For more information on HIP programming and stencil operations, please refer to the HIP documentation.

Application flow

  1. An input image is loaded from disk using the stb_image library.
  2. A convolution mask (box blur filter) is initialized on the host.
  3. Device memory is allocated for the input image, output image, and convolution mask.
  4. The input image and mask are copied from host to device memory.
  5. A 2D grid of thread blocks is configured based on the image dimensions.
  6. The convolution kernel is launched on the GPU.
  7. Each thread processes one pixel across all color channels:
    • Applies the convolution mask to the neighborhood around the pixel
    • Handles boundary conditions with zero-padding
    • Normalizes pixel values between 0-255
  8. The kernel launch is checked for errors and the device is synchronized.
  9. The processed output image is copied back from device to host memory.
  10. The output image is saved to disk in JPEG format.
  11. All device memory is freed.

Convolution Implementation

The kernel implements 2D convolution with the following features:

  • Parallel Processing: Each thread processes one pixel location
  • Multi-channel Support: Handles RGB images by processing each channel independently
  • Boundary Handling: Uses zero-padding for pixels near image edges
  • Box Blur Filter: Applies a uniform averaging filter (33x33 default)
  • Normalized Output: Maintains pixel values in valid 0-255 range

The box blur filter computes the average of all pixels in the mask region, creating a smoothing/blurring effect.

Key APIs and Concepts

HIP Runtime APIs

  • hipMalloc: Allocates device memory
  • hipMemcpy: Transfers data between host and device
  • hipFree: Frees device memory
  • hipGetLastError: Retrieves the last error from a runtime call
  • hipDeviceSynchronize: Blocks until all device operations complete

Device Code Features

  • __global__: Declares a kernel function callable from host
  • blockIdx, blockDim, threadIdx: Built-in variables for grid/block indexing
  • 2D thread indexing for image processing

Stencil Pattern

The convolution operation is a classic stencil computation where each output element depends on a neighborhood of input elements. Key characteristics:

  • Regular access pattern (structured grid)
  • Halo region handling (boundary conditions)
  • Data reuse opportunities (same input pixels used by multiple output pixels)

Image Processing

  • Uses stb_image.h for loading images (JPEG, PNG, BMP, etc.)
  • Uses stb_image_write.h for saving images
  • Processes images in row-major order with interleaved color channels

Configuration

  • Default input: test.jpg
  • Default output: test_out.jpg
  • Default mask size: 33x33 (box blur)
  • Block size: 16x16 threads
  • Command line usage: ./hip_image_convolution [input.jpg] [output.jpg]

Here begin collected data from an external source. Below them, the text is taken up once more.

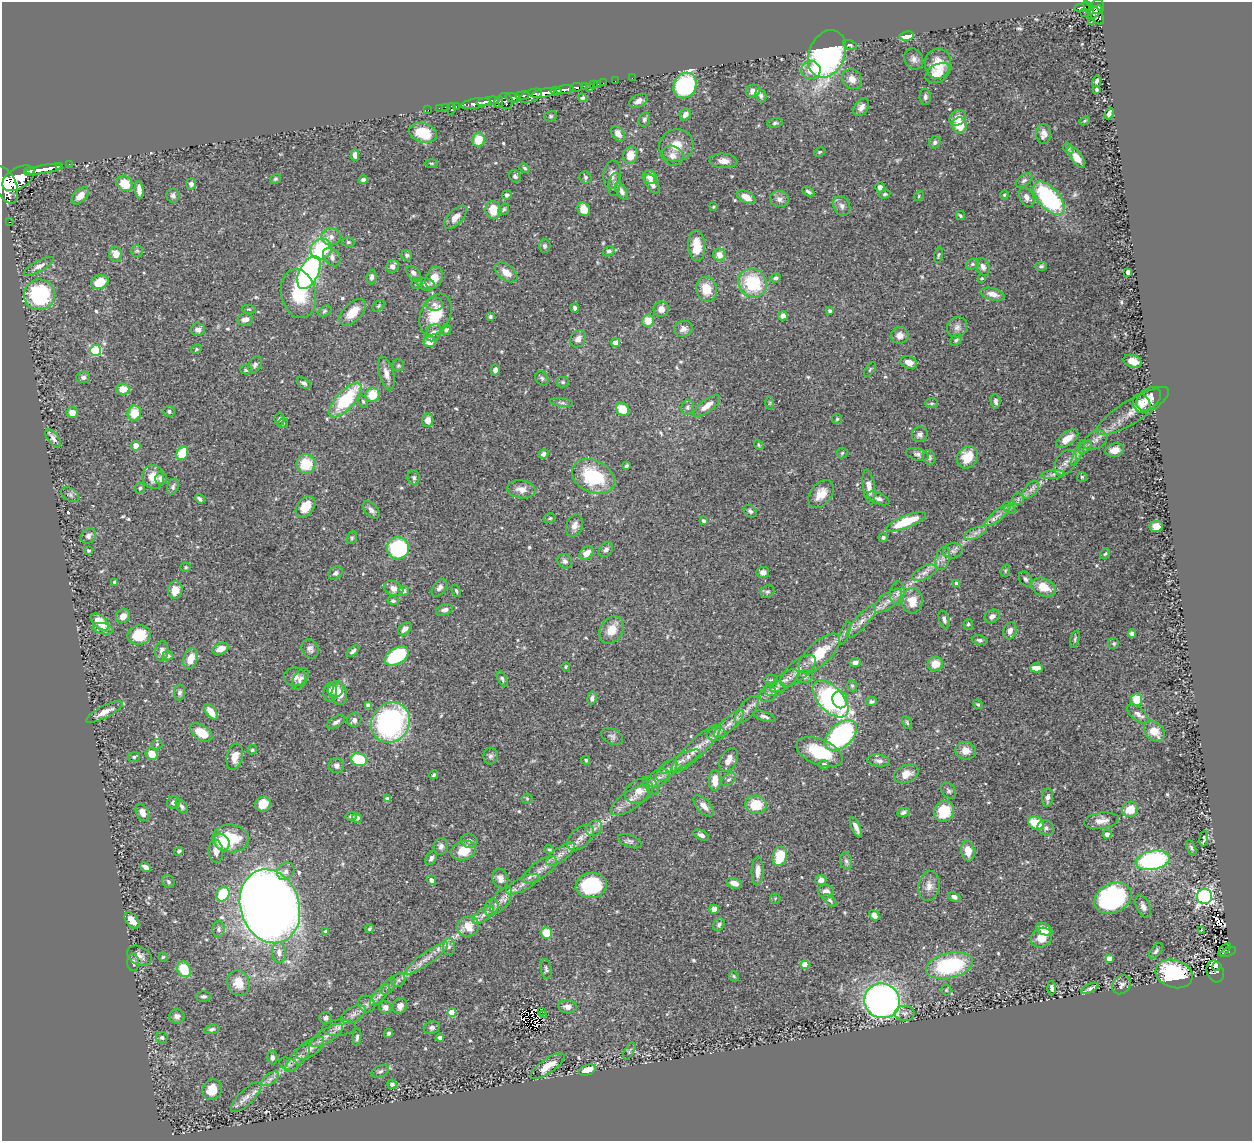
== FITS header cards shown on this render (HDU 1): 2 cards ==
NAXIS1  =                 1250
NAXIS2  =                 1139

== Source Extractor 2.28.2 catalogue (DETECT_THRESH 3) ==
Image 1250 x 1139 px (HDU 1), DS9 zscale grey, 1 PNG px = 1 image px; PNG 1254 x 1143 px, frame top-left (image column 1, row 1139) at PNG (2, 2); each listed source drawn as its Kron ellipse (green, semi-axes under 4 px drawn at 4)
Background 0.656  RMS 0.023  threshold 0.0693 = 3 sigma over >= 5 px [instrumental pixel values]
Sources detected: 577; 3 with non-positive FLUX_AUTO (blend fragments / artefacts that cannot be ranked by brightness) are neither listed nor drawn; of the other 574, the 500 brightest by FLUX_AUTO listed and drawn (74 fainter detections omitted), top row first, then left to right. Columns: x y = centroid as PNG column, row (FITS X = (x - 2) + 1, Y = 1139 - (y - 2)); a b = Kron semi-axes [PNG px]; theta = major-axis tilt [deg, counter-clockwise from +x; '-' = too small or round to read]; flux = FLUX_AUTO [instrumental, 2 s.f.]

Performance Considerations

Potential optimizations for this algorithm:

  • Use shared memory to cache frequently accessed pixels
  • Separate kernels for different color channels to improve memory coalescing
  • Use texture memory for automatic caching and filtering
  • Implement separable convolution for larger kernels (two 1D passes instead of one 2D pass)

Demonstrated API calls

HIP runtime

Device symbols

  • blockDim
  • blockIdx
  • threadIdx

Host symbols

  • hipDeviceSynchronize
  • hipFree
  • hipGetLastError
  • hipMalloc
  • hipMemcpy
  • hipMemcpyHostToDevice
  • hipMemcpyDeviceToHost

External Libraries

  • stb_image.h: Image loading (supports JPEG, PNG, BMP, TGA, etc.)